McClung had been serving as public affairs officer for the Army's 1st Brigade, 1st Armored Division. Her home unit was the 1st Marine Expeditionary Force based at Camp Pendleton.
McClung, who was single, graduated in 1995 from the Naval Academy in Annapolis, Maryland. She had been serving in Iraq since January.
Details about her connection to Coupeville, however, were unclear Monday. Officials in the Coupeville School District found no record of her.
Although listed by the military as a member of the Marine Corps Reserve, blogs and other Web sources indicated McClung had spent some time previously in recent years as a civilian contractor in Baghdad for Halliburton subsidiary KBR.
December 18 2006:
Marine Major Megan McClung shared her passion for athletics with fellow soldiers by organizing a runner’s event, inspiring hundreds of deployed soldiers in the process.
McClung, a 34-year-old public affairs officer for the Marines who had ties to Coupeville, was killed in Iraq December 6, 2006.
The daughter of Michael and Re McClung, who live in Coupeville, Washington, Major McClung was serving with the Camp Pendleton-based I Marine Expeditionary Force Headquarters Group when she was killed by a roadside bomb in the city of Ramadi in the Anbar province.
McClung was a triathlete and an avid runner. In October, she helped organize a satellite marathon for Marines in Iraq to coincide with the Marine Corps Marathon more than 6,000 miles away in Arlington, Virginia.
That’s how she crossed paths with another Whidbey Island resident currently in Iraq.
Navy Commander Matt Simms, who is serving a tour with the Multinational Force — Iraq, Combined Intelligence Operations Center in Baghdad, said he first contacted her to sign up for the Marine Corps Marathon Forward when McClung was organizing at Al Asad Air Base near the city of Baghdad in Iraq’s Anbar province.
“Her enthusiasm and energy were immediately apparent, and she sounded like a runner herself,” he said in an e-mail to The Record.
Simms said McClung had the gift to motivate others.
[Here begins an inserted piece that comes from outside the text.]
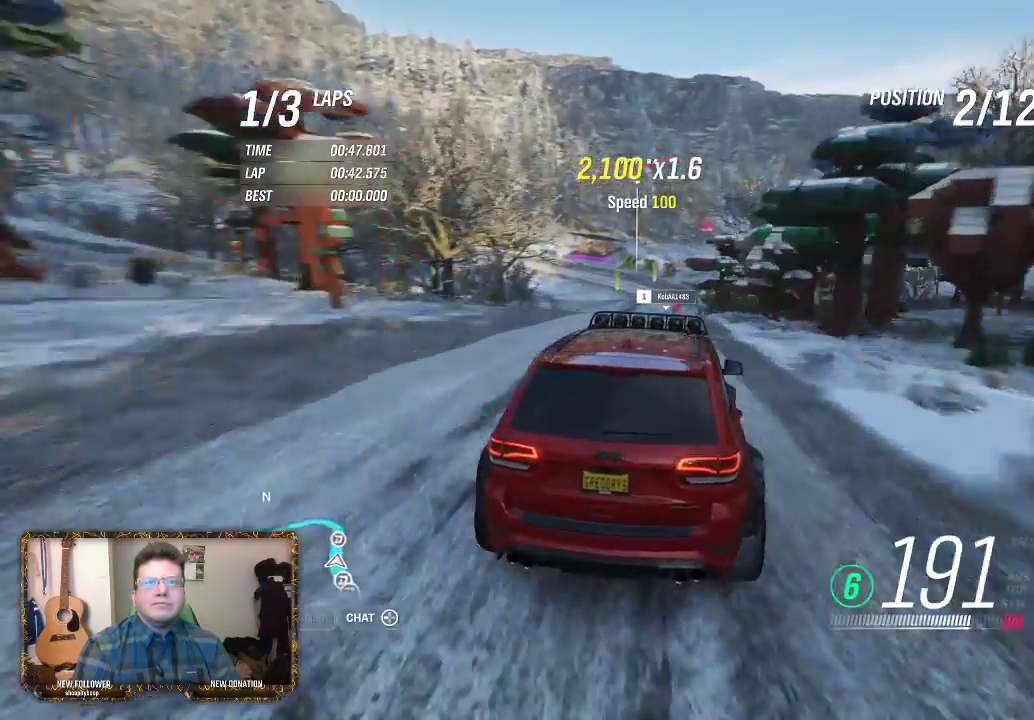
{"buttons": [], "left_stick": "center", "right_stick": "center", "events": [[117, "left_stick", "up-right"], [183, "left_stick", "right"], [350, "R2", "up"], [483, "left_stick", "center"]]}
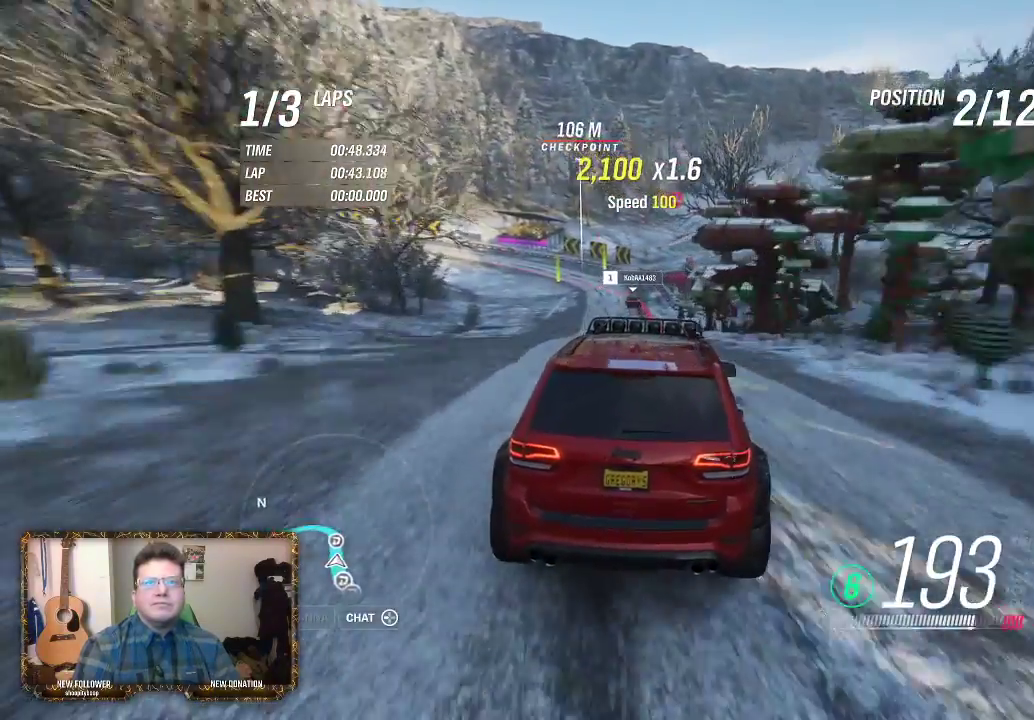
{"buttons": ["R2"], "left_stick": "center", "right_stick": "center", "events": [[117, "left_stick", "left"], [150, "R2", "down"], [283, "left_stick", "center"]]}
Once Simms and another Navy runner were confirmed for the race they started getting periodic updates from her motivating them to train.
“She was inspiring us to do hills in preparation for the difficult course the runners were going to face in the event, peppering us with race details covering everything from water stops to some pretty cool schwag,” Simms recalled.
“Then she went out of her way to help me and a number of other Baghdad runners to arrange rides on helicopter missions headed into Anbar province in time for the race start,” he said.
Simms said McClung was extremely disappointed when the Baghdad group wasn’t able to run after she learned they were stuck overnight in a lightning storm in Fallujah.
“Despite problems that would bring much grief to your average race organizer, she made it work and delivered an incredible event to the more than 100 soldiers, sailors, airmen, Marines and civilians serving in the Multinational Force who were able to make it there,” Simms said.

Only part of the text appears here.